Vendredi, peu avant que le New York Times et The Observer sortent leur enquête, Facebook a suspendu CA, Wylie et Kogan. Et dimanche, il a annoncé qu’il lançait une enquête approfondie sur l’affaire. Mais le mal était fait.
Depuis ce week-end, républicains comme démocrates veulent des réponses sur cette nouvelle affaire impliquant Facebook. "Mark Zuckerberg doit témoigner devant la commission judiciaire du Sénat", twittait samedi la sénatrice démocrate Amy Klobuchar, tandis que son confrère républicain, Marco Rubio, se disait "perturbé" sur la NBC. Même son de cloche en Europe. Lundi matin, le député conservateur britannique Damian Collins déclarait que Zuckerberg devait "arrêter de se cacher derrière sa page Facebook". Quelques heures plus tard, la Commission européenne annonçait qu’elle allait demander des "clarifications" à Facebook.
Des liens avec le Russiagate?
Des liens avec le Russiagate?
Rien n’indique, pour l’instant, que la Russie, accusée d’avoir tenté de peser sur la présidentielle US, ait eu accès aux informations compilées par CA. Mais la société est dans le collimateur de Bob Mueller, le procureur spécial enquêtant sur le Russiagate. Elle a elle-même admis collaborer à l’enquête, tout en niant toute malversation.
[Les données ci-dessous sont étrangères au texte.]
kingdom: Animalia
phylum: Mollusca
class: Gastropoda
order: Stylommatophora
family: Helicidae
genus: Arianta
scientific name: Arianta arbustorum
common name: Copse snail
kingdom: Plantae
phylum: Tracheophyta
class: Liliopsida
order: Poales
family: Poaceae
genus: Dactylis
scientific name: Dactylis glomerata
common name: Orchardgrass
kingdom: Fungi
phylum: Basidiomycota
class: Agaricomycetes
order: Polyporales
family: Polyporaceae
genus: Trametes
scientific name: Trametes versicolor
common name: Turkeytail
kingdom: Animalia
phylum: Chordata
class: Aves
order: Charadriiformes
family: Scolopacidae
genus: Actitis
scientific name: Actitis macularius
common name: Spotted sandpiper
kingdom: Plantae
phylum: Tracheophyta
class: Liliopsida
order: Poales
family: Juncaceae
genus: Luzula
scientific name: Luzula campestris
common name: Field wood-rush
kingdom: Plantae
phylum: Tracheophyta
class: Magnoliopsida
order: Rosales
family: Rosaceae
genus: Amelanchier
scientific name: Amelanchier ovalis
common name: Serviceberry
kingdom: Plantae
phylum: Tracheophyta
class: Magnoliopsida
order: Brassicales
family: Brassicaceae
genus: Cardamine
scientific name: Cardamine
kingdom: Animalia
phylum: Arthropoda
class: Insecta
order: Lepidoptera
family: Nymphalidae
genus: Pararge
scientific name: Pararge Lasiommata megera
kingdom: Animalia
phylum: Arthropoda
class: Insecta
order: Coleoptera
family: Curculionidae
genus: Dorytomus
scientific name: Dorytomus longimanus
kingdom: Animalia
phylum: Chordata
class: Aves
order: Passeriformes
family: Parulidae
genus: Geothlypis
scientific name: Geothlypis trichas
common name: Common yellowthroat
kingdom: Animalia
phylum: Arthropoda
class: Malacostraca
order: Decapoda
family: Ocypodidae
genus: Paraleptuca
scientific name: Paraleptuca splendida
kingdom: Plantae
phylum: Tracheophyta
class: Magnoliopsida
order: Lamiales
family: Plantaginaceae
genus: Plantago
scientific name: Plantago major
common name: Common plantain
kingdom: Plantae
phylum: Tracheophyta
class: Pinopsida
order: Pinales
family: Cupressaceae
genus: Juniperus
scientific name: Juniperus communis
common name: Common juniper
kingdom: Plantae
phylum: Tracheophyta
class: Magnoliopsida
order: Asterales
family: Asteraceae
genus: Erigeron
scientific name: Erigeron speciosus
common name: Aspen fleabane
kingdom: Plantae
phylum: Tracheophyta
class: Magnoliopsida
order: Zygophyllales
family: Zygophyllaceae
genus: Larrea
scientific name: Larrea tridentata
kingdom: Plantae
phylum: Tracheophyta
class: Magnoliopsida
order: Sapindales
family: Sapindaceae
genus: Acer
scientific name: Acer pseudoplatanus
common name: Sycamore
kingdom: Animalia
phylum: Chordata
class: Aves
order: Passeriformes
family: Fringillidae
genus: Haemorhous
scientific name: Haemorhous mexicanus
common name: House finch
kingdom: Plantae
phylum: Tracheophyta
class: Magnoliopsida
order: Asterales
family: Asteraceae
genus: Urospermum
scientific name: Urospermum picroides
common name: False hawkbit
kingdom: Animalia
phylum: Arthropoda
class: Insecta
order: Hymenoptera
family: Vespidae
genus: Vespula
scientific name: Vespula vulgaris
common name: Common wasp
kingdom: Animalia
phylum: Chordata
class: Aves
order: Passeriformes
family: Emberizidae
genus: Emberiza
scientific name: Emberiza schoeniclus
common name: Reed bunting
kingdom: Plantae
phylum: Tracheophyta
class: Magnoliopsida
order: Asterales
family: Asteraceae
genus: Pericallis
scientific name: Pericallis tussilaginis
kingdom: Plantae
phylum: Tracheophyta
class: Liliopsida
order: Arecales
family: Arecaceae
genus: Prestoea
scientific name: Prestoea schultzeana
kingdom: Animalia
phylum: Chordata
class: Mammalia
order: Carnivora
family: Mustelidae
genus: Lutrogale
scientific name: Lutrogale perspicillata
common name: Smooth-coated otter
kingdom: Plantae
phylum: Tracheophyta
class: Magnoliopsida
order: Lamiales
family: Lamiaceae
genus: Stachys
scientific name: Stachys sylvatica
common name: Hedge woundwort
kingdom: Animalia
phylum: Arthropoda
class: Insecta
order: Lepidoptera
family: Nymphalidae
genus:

Fait troublant, Kogan a passé une partie de son enfance à Moscou. Mais surtout, il a travaillé à l’université de Saint-Pétersbourg et obtenu des financements du gouvernement russe pour faire des recherches sur le bien-être sur les réseaux sociaux. Autre "hasard" étonnant: Michael Flynn, l’ancien conseiller à la sécurité nationale de Trump, qui a reconnu avoir menti au FBI au sujet de ses liens avec la Russie, aurait conseillé CA pendant une certaine période…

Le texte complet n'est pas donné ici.